Total Page Views for "Talking Transportation"

June 03, 2007

Saving the Bar Cars

Score one for the commuters! The MTA has backed down on plans to prohibit the sale of alcohol at Grand Central and on the trains, thanks in part to the organized efforts of the CT Rail Commuter Council and a petition drive by bar car fans.

An MTA task force was studying possible prohibition at the urging of an LIRR board member, who was worried that the railroad might be liable for injuries caused by people who were drinking on the train. Board member Mitch Pally started his effort after a young woman died after she fell into the gap between a station platform and the train; the victim was found to have been drinking before the accident.

But it turns out that dozens of people have fallen into such platform gaps when they were stone cold sober, so our suggestion was to fix the gap… not penalize responsible adult commuters who enjoy having a beer on their way home by train. Led by commuter Council Vice Chair Terri Cronin, concerned commuters gathered over 4,000 petition signatures, which were presented along with her testimony before the MTA panel.

To their credit, CDOT officials also testified that even if the MTA plan went forward prohibiting alcohol sales, Connecticut would not enforce it. It's almost a two hour ride from Grand Central to New Haven, and given the crowding, lack of seats, smelly bathrooms and spotty AC, don't commuters deserve (if not need) a drink?

(Full disclosure; I haven't had a drink in over 20 years, but I'll surely fight to defend the right of adults to enjoy such beverages responsibly.)

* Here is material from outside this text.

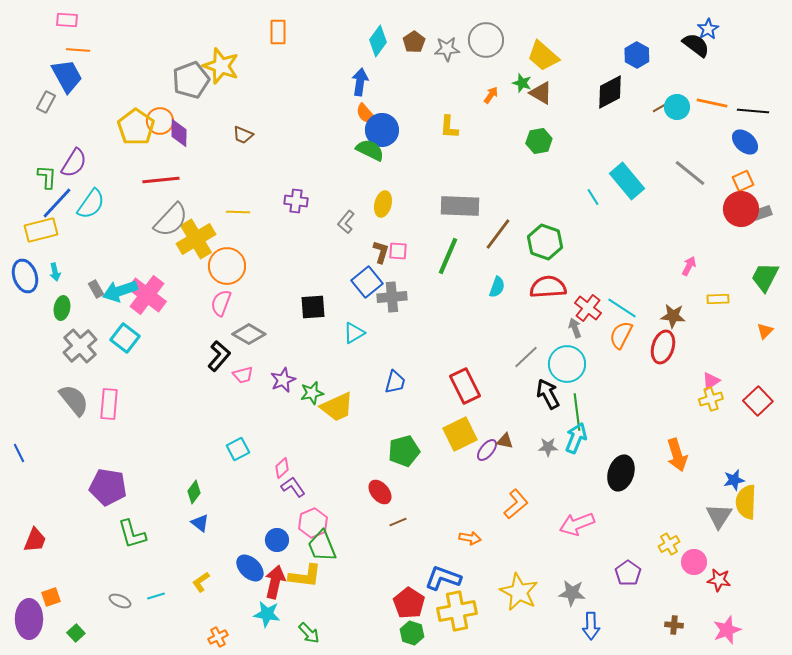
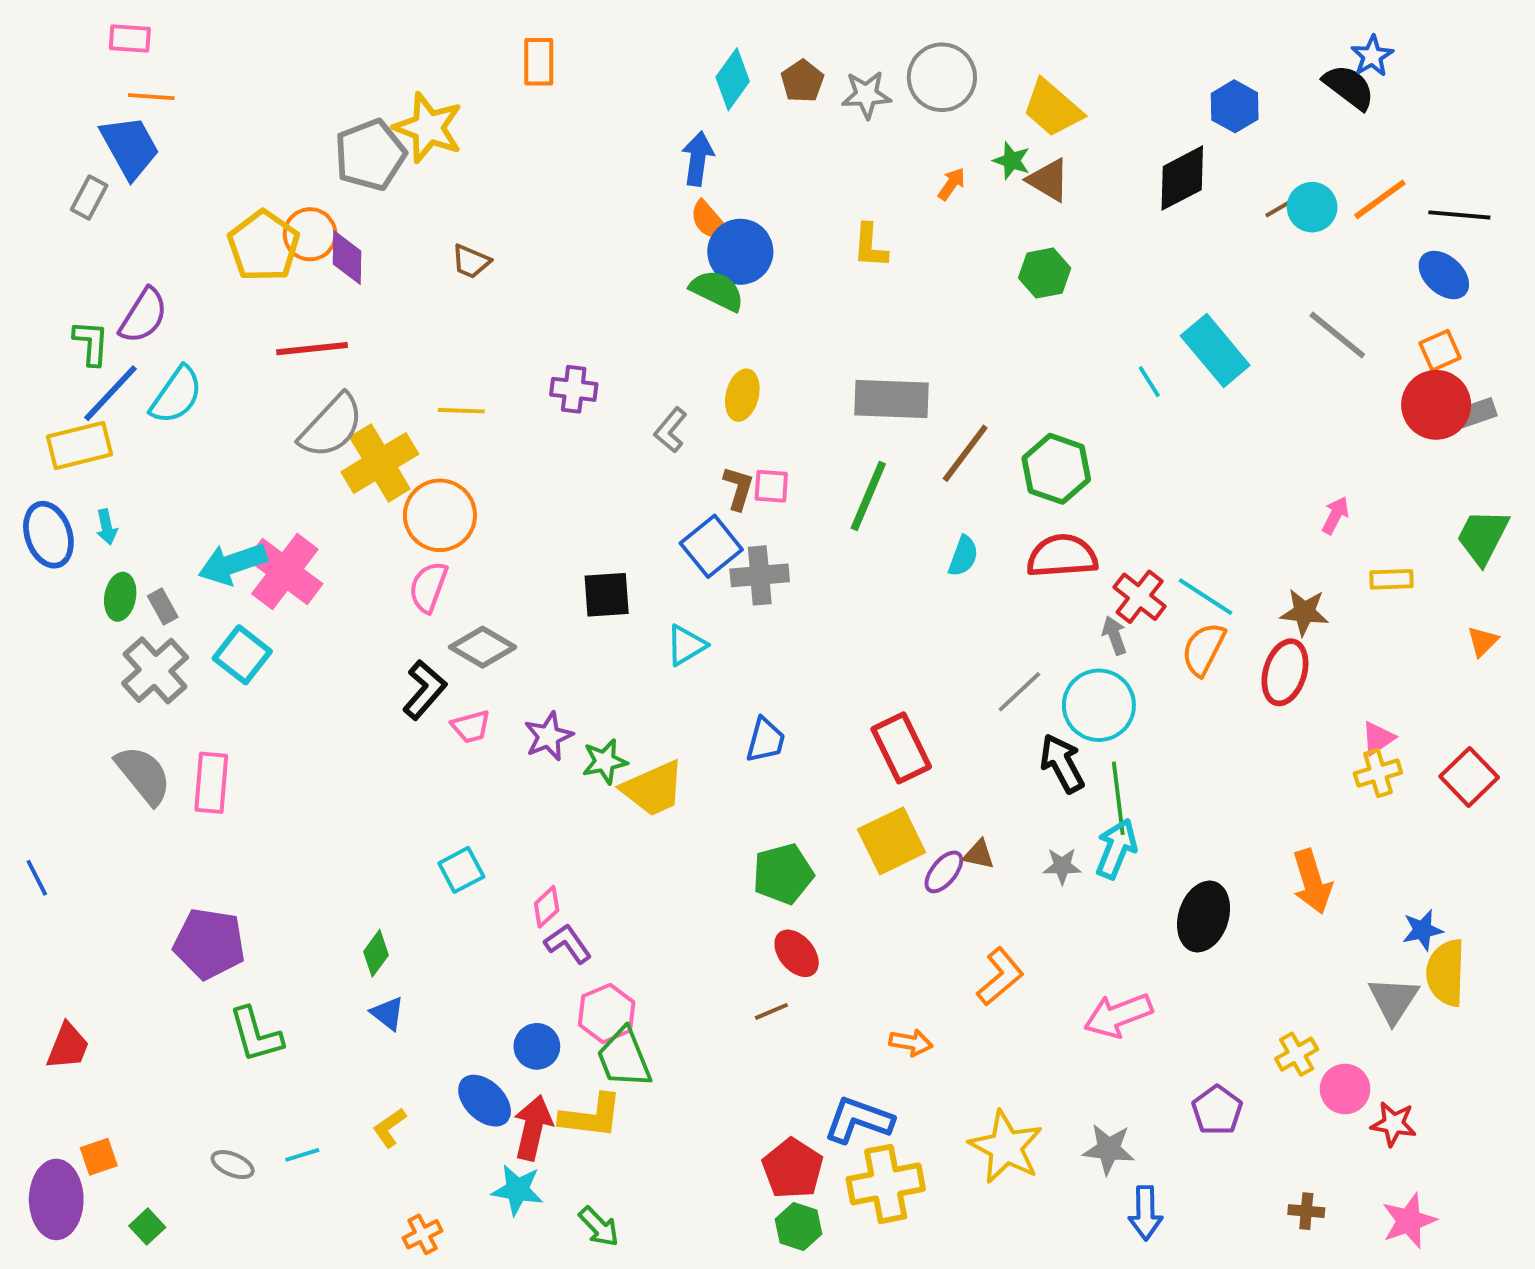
orange line: (712, 103) -> (1380, 199), turned -48
gray rectangle: (96, 289) -> (163, 606), moved
red ellipse: (380, 492) -> (797, 953), moved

The panel also heard from MTA police, who said that there have not been reports of unruly drunks on the trains or injuries caused by commuters driving home after time in the bar cars. Bartenders, both at the carts at Grand Central and on the bar cars themselves, are conscientious about sales. Not only do they proof for age, but will only sell one drink at a time.

All of this apparently impressed the MTA panel studying possible prohibition as their initial recommendation to the full MTA is to leave the sale of alcohol alone.

The MTA earned over $700,000 last year from such sales, double that earned on the Long Island Railroad. Not that Connecticut commuters drink twice as much, but we're the ones blessed with the only bar cars on any commuter railroad in the US.

In the mid-1970s, 20 bar cars were built... ten for New York and ten for Connecticut. The New York cars were later converted to coaches to increase seating capacity. But Connecticut's bar cars live on and are almost “the holy grail” of the railroad.

Nine of the original bar cars are left, but eight new bar cars are on order as part of the M8 purchase. But the older cars are really in sad shape, being held together with gaffer's tape, so they’re undergoing rehabilitation, one at a time. The first rehab’ed bar car should be in service this summer.

So, next time you're on the train, join me in a toast to the MTA, CDOT and America's only commuter-rail bar cars! Cheers!
###
JIM CAMERON has been a Darien resident for 15 years. He is Chairman of the Metro-North Commuter Council, a member of the Coastal Corridor TIA and the Darien RTM, but the opinions expressed here are only his own. You can reach him at jim@camcomm.com or www.trainweb.org/ct

1 comment:

AudioGuy said...

"Not only do they proof for age, but will only sell one drink at a time."

This isn't entirely true. Just two days ago, before boarding the 9:07 to Hartford, I bought 2 16-oz cans of beer and a Gin on ice. And They didn't card me. They never do. Mind you, I don't look underage so it's reasonable.

To my surprise there was a barcar on the train, a very nice retrofit. There was paneling resembling bamboo, and there were pictures of tropical rainforest scenes. Although there was no bartender that time of night, it was a refreshing break from the humdrum standard passenger cars. Tons of counter space, room to move around, drinkholders and couch-like seats. I was elated!

You see, It's been over 10 years since I commuted to NYC, and back then the barcar consisted of a standard passenger car with a few seats removed, and a cart and bartender in that space.